Let's start off by the basic numbers. Below, are the position players who finished in the top 10, either in fWAR or bWAR, for the season just finished. The chart shows what they scored in both, and is ordered by the average of the two scores (the "WAR" column).
In favor of Goldschmidt
WAR does take position into account. MVP balloting, not nearly so much. If you look at the recipients of the award, they are mostly corner outfielders and first-basemen. Sure, other positions are sprinkled in for variety, such as St. Buster last season; but he was the first NL catcher to win for 40 years. Defense, while not exactly a weak suit for Goldschmidt, is something rarely considered either - that's what they have the Gold Gloves for, innit? It's offense that matters: 16 of the past 17 years, the award has gone to a hitter with an OPS above .950. There's only one of those on the ballot this season - and it's not McCutchen, who hit 42 OPS points worse than last year, when he finished 3rd.
Goldschmidt's main strength is in traditional numbers: led the league in RBI, tied for the lead in home-runs, and hit over .300. It's not quite the Triple Crown, but it's a solid combination of old-school stats and of the 18 players since 1977 to do the HR/RBI double, most did win MVP that year. If you want something more sabermetric to support his candidacy, you won't find it in WAR, in part for the position adjustment noted above. But WAR doesn't necessarily equate to MVP success either: in both 2010 and 2011, the award didn't go to the player with the highest bWAR or fWAR: Joey Votto beat out Albert Pujols, and Ryan Braun (yuk) won ahead of Matt Kemp.

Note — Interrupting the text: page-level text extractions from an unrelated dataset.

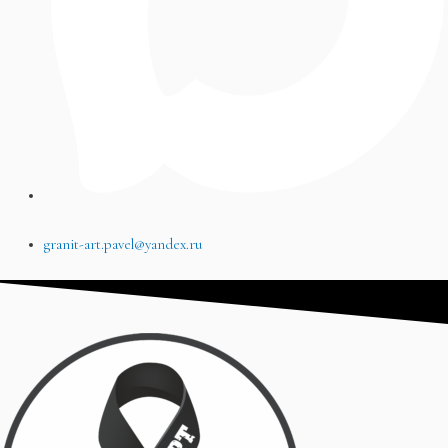
granit-art.pavel@yandex.ru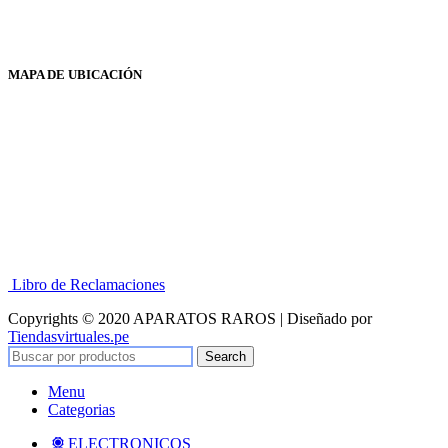
MAPA DE UBICACIÓN
Libro de Reclamaciones
Copyrights © 2020 APARATOS RAROS | Diseñado por
Tiendasvirtuales.pe
Search
Menu
Categorias
ELECTRONICOS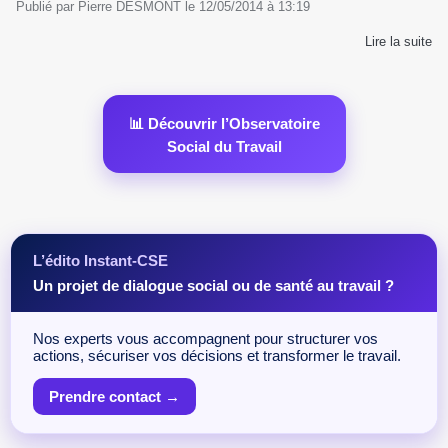
Publié par
Pierre DESMONT
le
12/05/2014
à
13:19
Lire la suite
📊 Découvrir l’Observatoire
Social du Travail
L’édito Instant-CSE
Un projet de dialogue social ou de santé au travail ?
Nos experts vous accompagnent pour structurer vos
actions, sécuriser vos décisions et transformer le travail.
Prendre contact →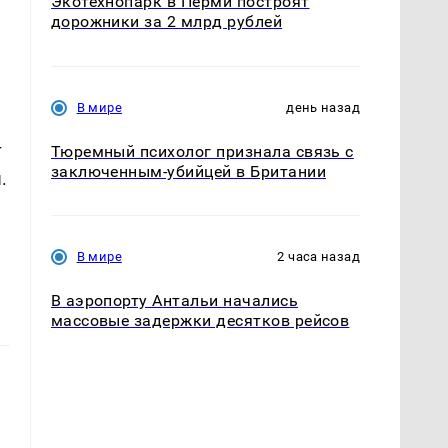
Экотехнопарк в Перми построят
дорожники за 2 млрд рублей
В мире
день назад
,
т
Тюремный психолог признала связь с
заключенным-убийцей в Британии
.
В мире
2 часа назад
В аэропорту Антальи начались
массовые задержки десятков рейсов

Win Probability does support Goldschmidt's claim, as shown in the graph below, part of the nice chart sent out by the D-backs to back his candidacy. He added 1.3 more wins to his team than any of the other leading nominees, and his clutchiness was impeccable. He led the league in go-ahead RBI (37) and home-runs (20), and was the only NL hitter with three walk-off bombs this season. And this is cool: "Goldschmidt fell one walk shy of joining Prince Fielder (2009), Frank Thomas (1993), Jimmie Foxx (1932) and Lou Gehrig (1927) as the only first basemen with at least 35 homers, 120 RBI, 100 runs scored and 100 walks in their 25-year-old season or younger."
The obvious knock is that Goldschmidt's "value" to his team was the difference between coming second in the West, and finishing fourth. Admittedly, given McCutchen's Pirates finished eight games clear of the Nationals, you could argue that they'd have made the playoffs with or without him, but there's no denying that the D-backs' failure to finish above .500 is a significant blow to Goldschmidt's chances. Pujols may have won on a fourth-placed team in 2008, but his Cardinals finished at 86 victories. No National League MVP has come from a team without a winning record, since Andre Dawson on the 76-85 Cubs in 1987. While clearly not Goldie's fault, it's still a huge hurdle.
There are probably some other points against Goldschmidt, but I really can't think of them right now. :)
It's a perpetual argument. Will pitchers make any impact? The two obvious candidates are Clayton Kershaw (7.2 WAR) and Adam Wainwright (6,2). perhaps with a sprinkling of Cliff Lee (6.2) and Jose Fernandez (5.2). However, fair or not, there is an undeniable bias against pitchers in the upper echelon of MVP voting: they are seen to have the Cy Young award to recognize their achievements. This results in them being discounted, even if their value - or, at least, value as measured by WAR - is as good as any position player. No pitcher has even finished in the top five for NL MVP since 1995, when Greg Maddux went 19-2 with a 1.63 ERA...and still came third, behind Barry Larkin.
I've no doubt Kershaw will get top five votes from some writers, but will he finish there. Wainwright should receive a few, more token mentions as well, though since you could argue he's only the third MVP on his team, that could hurt him. And let's not forget about Braves' closer Craig Kimbrel, who may not have the WAR but became the first NL reliever since Eric Gagne in 2003 to reach 50 saves. Kimbrel was the highest-ranked pitcher in last year's MVP voting, finishing eighth: his ERA was better then, but he had fewer saves. Gagne came sixth after his 50-save campaign, and that was after a perfect season, so Kimbrel will likely be lower.